Only the second story, “Amy Carter‘s Fabulous Dream Adventure,” misfires. It’s also the only one that’s presented as a fantasy: Little Amy (Carly Tamer) dreams that her predecessor-idol Susan Ford (Betsy Morgan) will help her free the hostages in Iran, with little or no help from their respective mothers, Rosalynn (Rachel Bay Jones) and Betty (Alison Fraser).

It’s silly stuff. Also, this is the only segment that features any Democrats, Rosalyn and Amy Carter, which works to expose LaChiusa’s political stripes: The Democrats are much nicer than the Republican women. In fact, Nancy Reagan — Patti describes her as “the blowjob queen” of Hollywood — might want to sue.

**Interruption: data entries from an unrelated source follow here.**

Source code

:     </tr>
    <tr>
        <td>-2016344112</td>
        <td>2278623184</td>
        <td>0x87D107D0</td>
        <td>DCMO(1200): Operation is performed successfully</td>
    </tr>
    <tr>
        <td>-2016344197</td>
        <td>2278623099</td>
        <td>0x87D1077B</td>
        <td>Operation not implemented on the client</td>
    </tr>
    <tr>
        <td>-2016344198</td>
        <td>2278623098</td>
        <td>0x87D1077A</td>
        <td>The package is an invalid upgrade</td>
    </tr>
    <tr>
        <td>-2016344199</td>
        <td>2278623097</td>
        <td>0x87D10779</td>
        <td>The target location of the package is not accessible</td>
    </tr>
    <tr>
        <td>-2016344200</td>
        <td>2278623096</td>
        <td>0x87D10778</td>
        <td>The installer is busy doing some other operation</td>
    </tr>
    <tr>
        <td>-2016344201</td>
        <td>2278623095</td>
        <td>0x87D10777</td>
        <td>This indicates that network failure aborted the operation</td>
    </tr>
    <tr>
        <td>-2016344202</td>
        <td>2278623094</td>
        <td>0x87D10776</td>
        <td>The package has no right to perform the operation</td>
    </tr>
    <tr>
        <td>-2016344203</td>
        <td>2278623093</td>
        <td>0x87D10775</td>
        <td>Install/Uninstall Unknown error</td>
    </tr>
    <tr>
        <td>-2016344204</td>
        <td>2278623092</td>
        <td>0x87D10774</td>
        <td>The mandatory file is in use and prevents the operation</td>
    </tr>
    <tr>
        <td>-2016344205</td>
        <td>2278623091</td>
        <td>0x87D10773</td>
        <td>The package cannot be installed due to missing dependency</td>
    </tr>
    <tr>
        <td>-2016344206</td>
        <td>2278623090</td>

In other words, liberals will enjoy this show more than conservatives. For everyone in between, “Suite” offers real drama played out against a backdrop of grand opera.

In addition to being a great storyteller, LaChiusa knows how to pick his orchestrators, Michael Starobin and Bruce Coughlin. You may find yourself listening to the orchestra when you should be following the vocal line. Melody isn’t always of prime concern, especially for composers of the 20th century.

The problem here is that LaChiusa seems to be trying to write melodies, but even when he produces bubblegum music for the Amy Carter character, the tune falls flat. His vocal lines often features octave jumps that aren’t so much dramatic as they are awkward, more discomforting than dissonant — especially for the performers.

“Patti by the Pool” contains the most spoken dialogue, the least music, which is definitely for the better.

The fine ensemble of actors is directed with finesse by Kirsten Sanderson.